**What you are asked to do**
Every entry below is to be copied exactly, apart from any picture it holds.

[Text-based hardware design files]
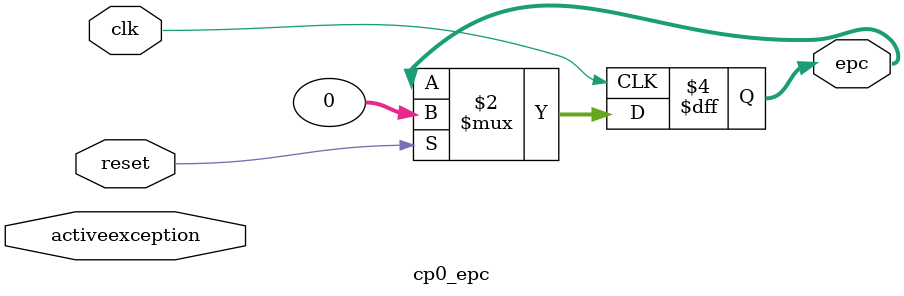
<source format=v>
module cp0_epc (
  input        clk,
  input        reset,
  input        activeexception,
  //input  [31:0] i_adress,
  output reg [31:0] epc
);

  always @(posedge clk) begin
    if (reset)
      epc <= 32'b0;
    //else if (activeexception)
      //epc <= i_adress;  // salva o PC da instrução que causou exceção
  end

endmodule

</source>
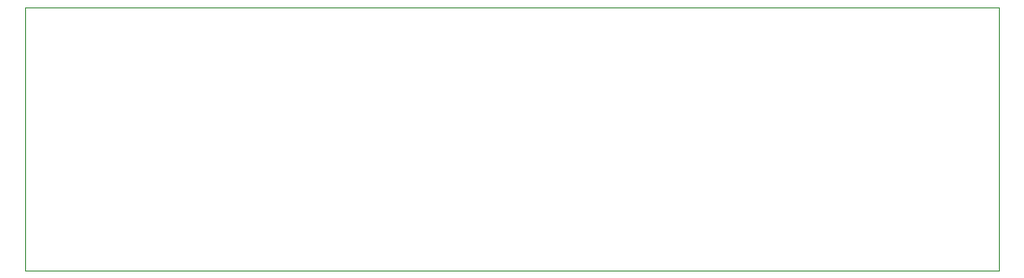
<source format=gm1>
%TF.GenerationSoftware,KiCad,Pcbnew,(5.1.12)-1*%
%TF.CreationDate,2022-12-13T06:14:48+01:00*%
%TF.ProjectId,MC34063_boost,4d433334-3036-4335-9f62-6f6f73742e6b,rev?*%
%TF.SameCoordinates,Original*%
%TF.FileFunction,Profile,NP*%
%FSLAX46Y46*%
G04 Gerber Fmt 4.6, Leading zero omitted, Abs format (unit mm)*
G04 Created by KiCad (PCBNEW (5.1.12)-1) date 2022-12-13 06:14:48*
%MOMM*%
%LPD*%
G01*
G04 APERTURE LIST*
%TA.AperFunction,Profile*%
%ADD10C,0.100000*%
%TD*%
G04 APERTURE END LIST*
D10*
X133600000Y-59000000D02*
X133600000Y-83000000D01*
X45000000Y-59000000D02*
X133600000Y-59000000D01*
X45000000Y-83000000D02*
X45000000Y-59000000D01*
X133600000Y-83000000D02*
X45000000Y-83000000D01*
M02*

</source>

**Task response**
<source format=v>
module cp0_epc (
  input        clk,
  input        reset,
  input        activeexception,
  //input  [31:0] i_adress,
  output reg [31:0] epc
);

  always @(posedge clk) begin
    if (reset)
      epc <= 32'b0;
    //else if (activeexception)
      //epc <= i_adress;  // salva o PC da instrução que causou exceção
  end

endmodule

</source>
<source format=gm1>
%TF.GenerationSoftware,KiCad,Pcbnew,(5.1.12)-1*%
%TF.CreationDate,2022-12-13T06:14:48+01:00*%
%TF.ProjectId,MC34063_boost,4d433334-3036-4335-9f62-6f6f73742e6b,rev?*%
%TF.SameCoordinates,Original*%
%TF.FileFunction,Profile,NP*%
%FSLAX46Y46*%
G04 Gerber Fmt 4.6, Leading zero omitted, Abs format (unit mm)*
G04 Created by KiCad (PCBNEW (5.1.12)-1) date 2022-12-13 06:14:48*
%MOMM*%
%LPD*%
G01*
G04 APERTURE LIST*
%TA.AperFunction,Profile*%
%ADD10C,0.100000*%
%TD*%
G04 APERTURE END LIST*
D10*
X133600000Y-59000000D02*
X133600000Y-83000000D01*
X45000000Y-59000000D02*
X133600000Y-59000000D01*
X45000000Y-83000000D02*
X45000000Y-59000000D01*
X133600000Y-83000000D02*
X45000000Y-83000000D01*
M02*

</source>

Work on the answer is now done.